- Prompt
Please copy out the entries below exactly, beginning with the line that contains "Fig. 1. Algorithm" and ending with the line that contains "Table 1. Characteristics", and include nothing outside that span.

(Data for review Opens)

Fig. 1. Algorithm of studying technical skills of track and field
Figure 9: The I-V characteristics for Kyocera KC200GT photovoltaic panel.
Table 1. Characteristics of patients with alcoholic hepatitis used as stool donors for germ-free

(Data for review Closes)
(Data for review Opens)

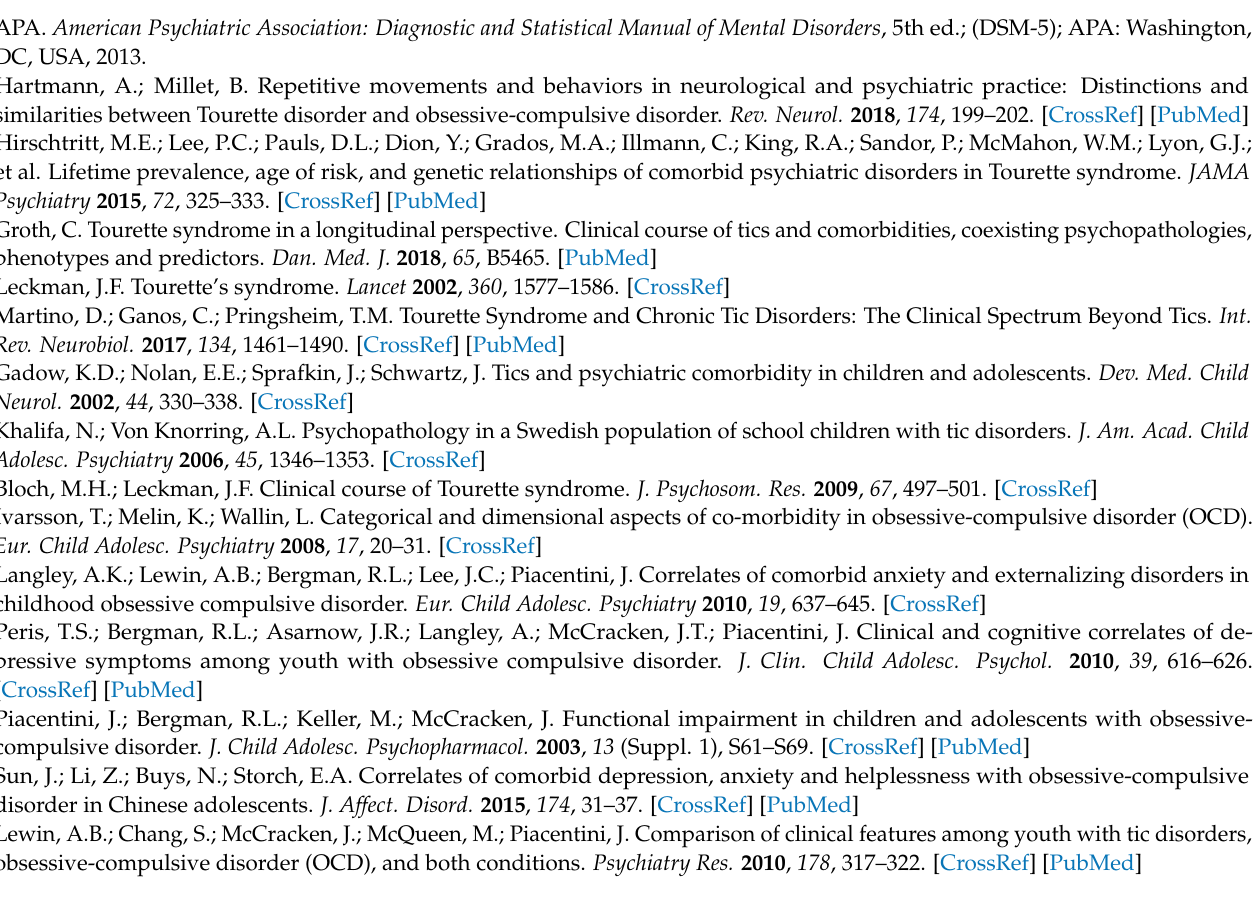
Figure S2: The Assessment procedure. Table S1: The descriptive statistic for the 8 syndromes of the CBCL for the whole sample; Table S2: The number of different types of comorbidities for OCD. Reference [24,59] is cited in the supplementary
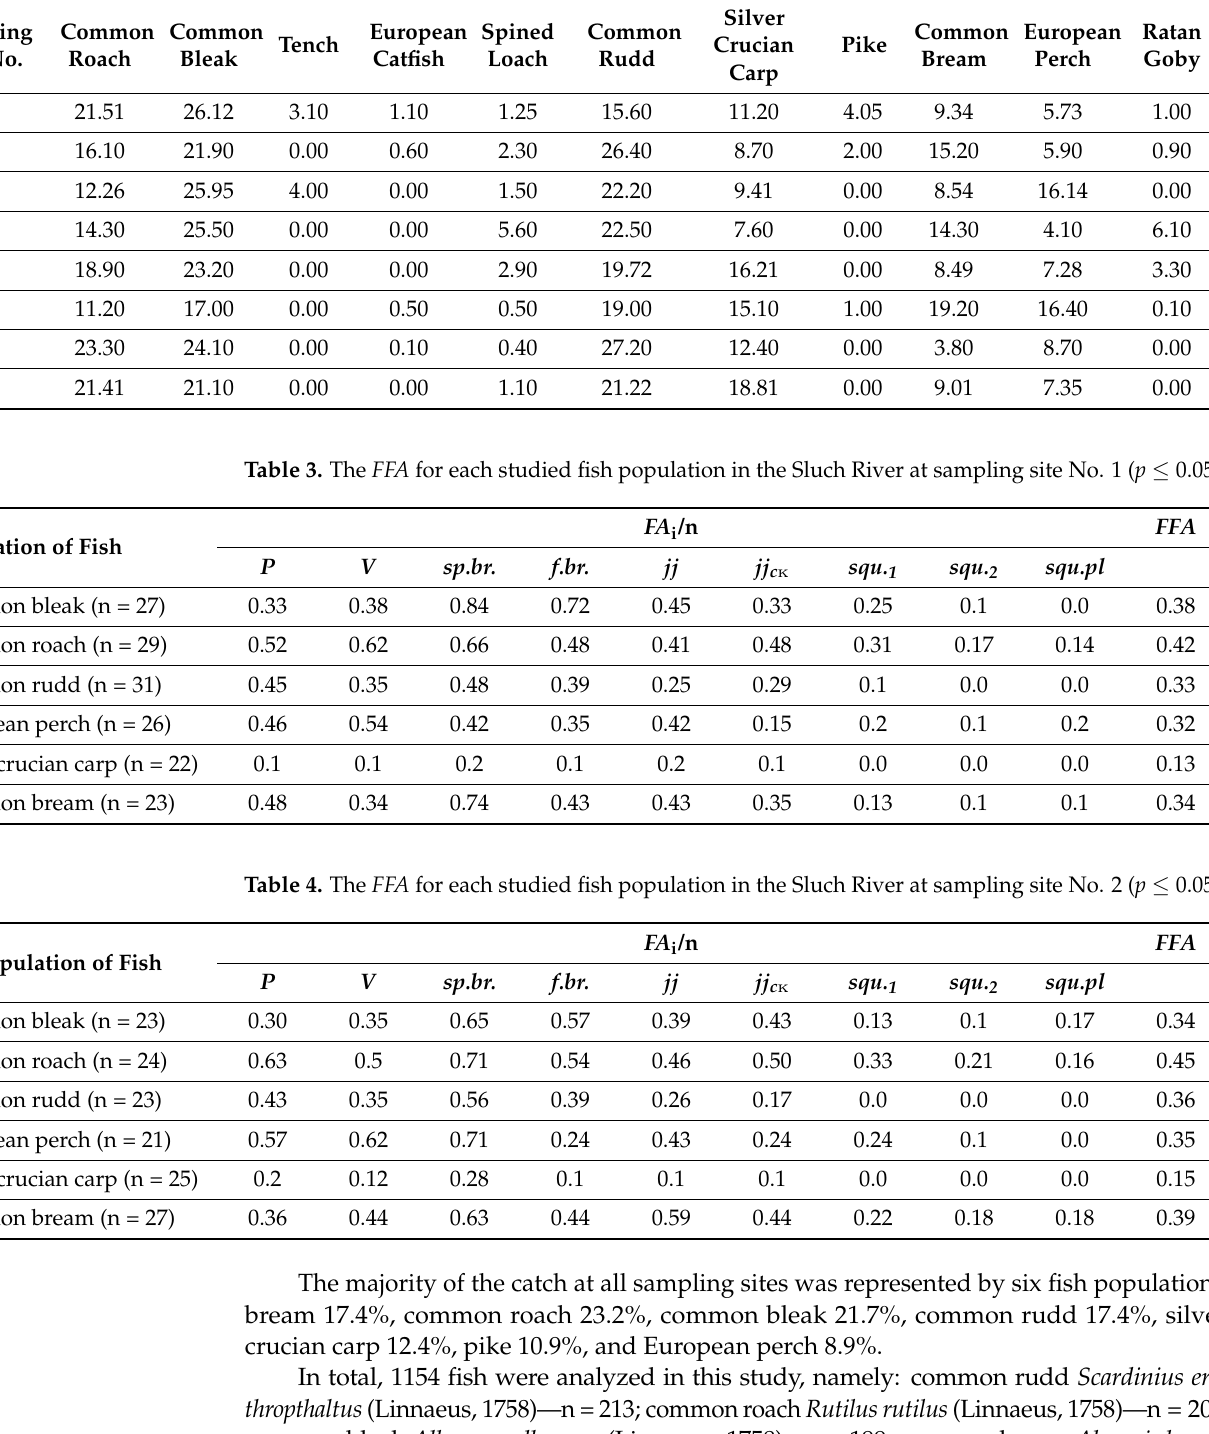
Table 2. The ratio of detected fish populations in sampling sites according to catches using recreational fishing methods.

(Data for review Closes)
(Data for review Opens)

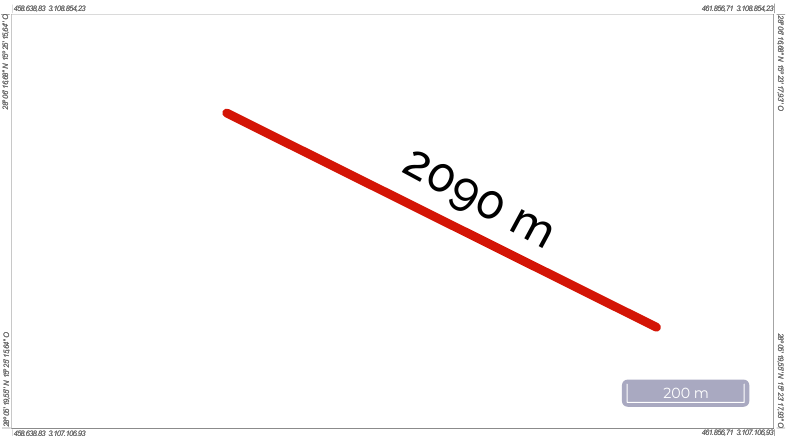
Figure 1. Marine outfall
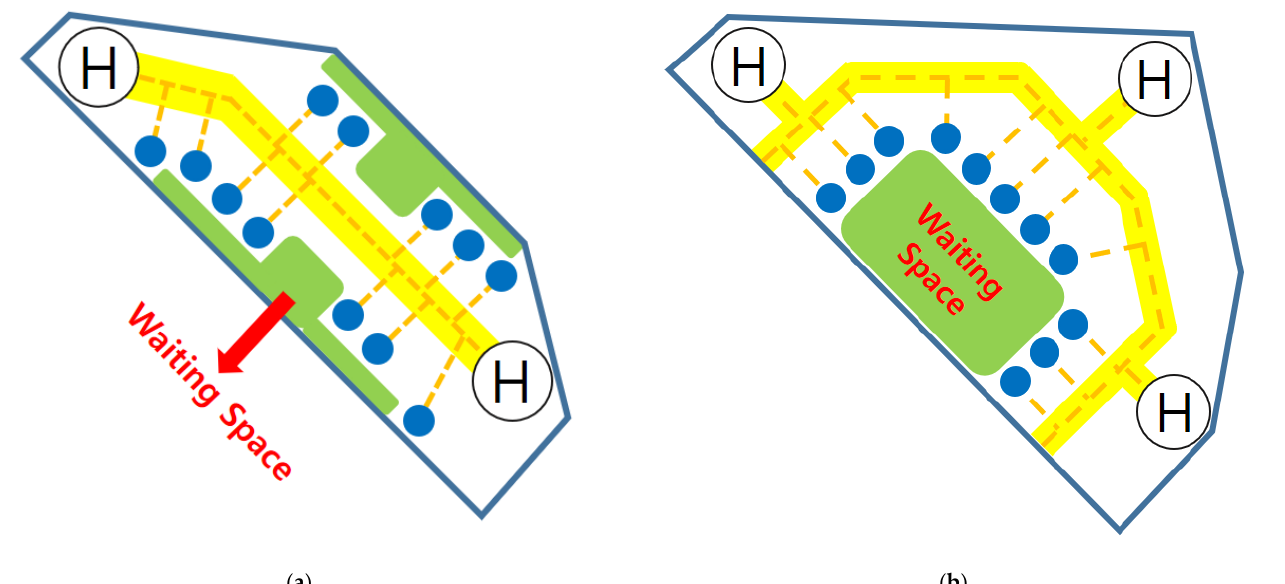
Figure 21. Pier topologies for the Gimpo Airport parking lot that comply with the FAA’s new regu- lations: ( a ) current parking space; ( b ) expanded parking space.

(Data for review Closes)

- Written response
Fig. 1. Algorithm of studying technical skills of track and field
Figure 9: The I-V characteristics for Kyocera KC200GT photovoltaic panel.
Table 1. Characteristics of patients with alcoholic hepatitis used as stool donors for germ-free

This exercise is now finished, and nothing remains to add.